U.S. Frees Hundreds of Cuban Criminals Because Havana Won’t Take Them Back

Stephen Dinan, Washington Times, June 9, 2015

Hundreds of Cuban criminals are released onto the streets of the U.S. every year because that nation won’t take them back–even though the Obama administration is trying to broker a more open relationship with the communist island nation.

It’s a quirk of immigration law known as “Zadvydas cases,” after a 2001 Supreme Court ruling that said the government cannot detain immigrants indefinitely if their home countries won’t take them back.

Cuba, China and Vietnam regularly top the list, but even some countries that are supposed to be closer partners, such as Guatemala, El Salvador and Honduras, are refusing to quickly accept some of their citizens whom the U.S. is trying to deport.

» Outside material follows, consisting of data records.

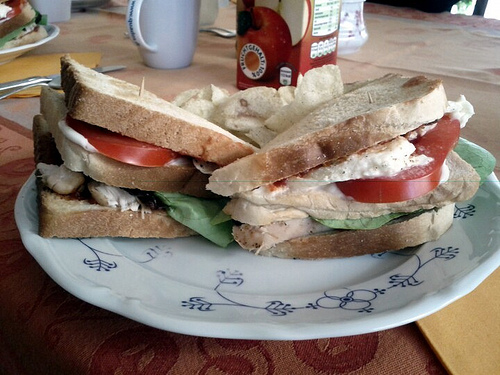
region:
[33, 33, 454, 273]
the sandwiches on the plate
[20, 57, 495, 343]
the plate is white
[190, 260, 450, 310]
the blue design on the plate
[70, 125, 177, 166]
the lettuce in the sandwich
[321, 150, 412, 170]
the mayonnaise in the sandwich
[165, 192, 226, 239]
the lettuce in the sandwich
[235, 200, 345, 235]
the chicken in the sandwich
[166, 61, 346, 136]
the potato chips on the plate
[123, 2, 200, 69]
the white cup on the table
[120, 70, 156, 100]
the toothpick in the sandwich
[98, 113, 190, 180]
red tomotoe on sandwich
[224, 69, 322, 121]
yellow potatoe chips between sandwich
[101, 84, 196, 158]
brown crust on bread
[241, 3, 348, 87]
apple juice in a box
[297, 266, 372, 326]
blue circles on white plate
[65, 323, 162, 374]
table place mat under plate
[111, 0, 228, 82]
white coffee cup with blue design on handle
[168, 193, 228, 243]
green lettuce on sandwich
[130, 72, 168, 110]
light brown wooden toothpick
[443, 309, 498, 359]
light brown wooden table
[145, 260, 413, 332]
this is the plate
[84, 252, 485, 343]
the plate is round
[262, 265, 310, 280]
the plate is white in color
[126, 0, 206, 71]
this is a cup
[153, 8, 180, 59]
the cup is white in color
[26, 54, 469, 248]
these are slices of bread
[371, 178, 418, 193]
this is a tomato slice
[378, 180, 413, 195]
the tomato is red in color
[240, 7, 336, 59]
this is a box of juice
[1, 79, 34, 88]
this is a fork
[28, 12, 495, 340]
A club sandwich and chips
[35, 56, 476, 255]
A toasted sandwich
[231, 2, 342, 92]
A carton of apple juice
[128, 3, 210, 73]
A white coffee cup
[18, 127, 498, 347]
A white plate with a blue design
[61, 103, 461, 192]
Tomato slices on a sandwich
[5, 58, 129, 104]
A case knife laying on the table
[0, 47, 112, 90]
A yellow napkin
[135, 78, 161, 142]
A toothpick in the sandwich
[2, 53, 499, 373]
A plate of food sitting on a table cloth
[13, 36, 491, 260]
tall sandwich on white bread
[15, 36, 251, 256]
half of a sandwich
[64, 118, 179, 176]
slice of tomato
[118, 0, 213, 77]
white ceramic mug with lettering on handle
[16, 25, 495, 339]
sandwich and chips on plate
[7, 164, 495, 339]
white ceramic plate with blue design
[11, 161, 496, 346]
large plate with blue swirly design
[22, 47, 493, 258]
sandwich with meat and veggies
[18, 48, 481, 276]
sandwich with mayonnaise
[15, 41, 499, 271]
sandwich and potato chips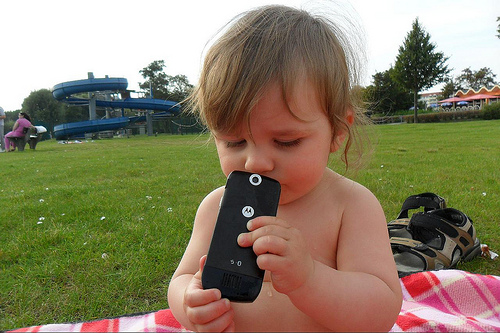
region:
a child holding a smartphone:
[128, 10, 410, 331]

Cuba refused to take back 878 criminals last year and rejected nearly 400 through the first eight months of the current fiscal year, according to statistics that U.S. Immigration and Customs Enforcement provided to the House Judiciary Committee. Vietnam is second, having refused 331 criminals in 2014, though it has rejected the return of only 44 criminals so far this year.

All told, the government released 2,457 criminals and 461 non-criminal illegal immigrants onto the streets last year because of the Zadvydas strictures, ICE said. This year, the totals through May 9 were 1,107 criminals and 344 noncriminals.

“The Zadvydas problem is an urgent one, considering that a large percentage of the most serious criminal alien releases are Zadvydas,” said Jessica Vaughan, policy studies director at the Center for Immigration Studies. “Given the obvious public safety risks, the administration should be more aggressive in seeking a solution or in using the tools available to them.”

In the Zadvydas ruling, the Supreme Court said immigration detention cannot extend beyond six months unless there is a compelling national security or public safety interest. If home countries won’t cooperate in taking back their citizens, the U.S. government must release them.

Republicans in Congress have proposed a number of fixes and have pushed for tools such as withholding visas from countries that refuse to accept their scofflaws, but the George W. Bush and Obama administrations have been reluctant to take those steps.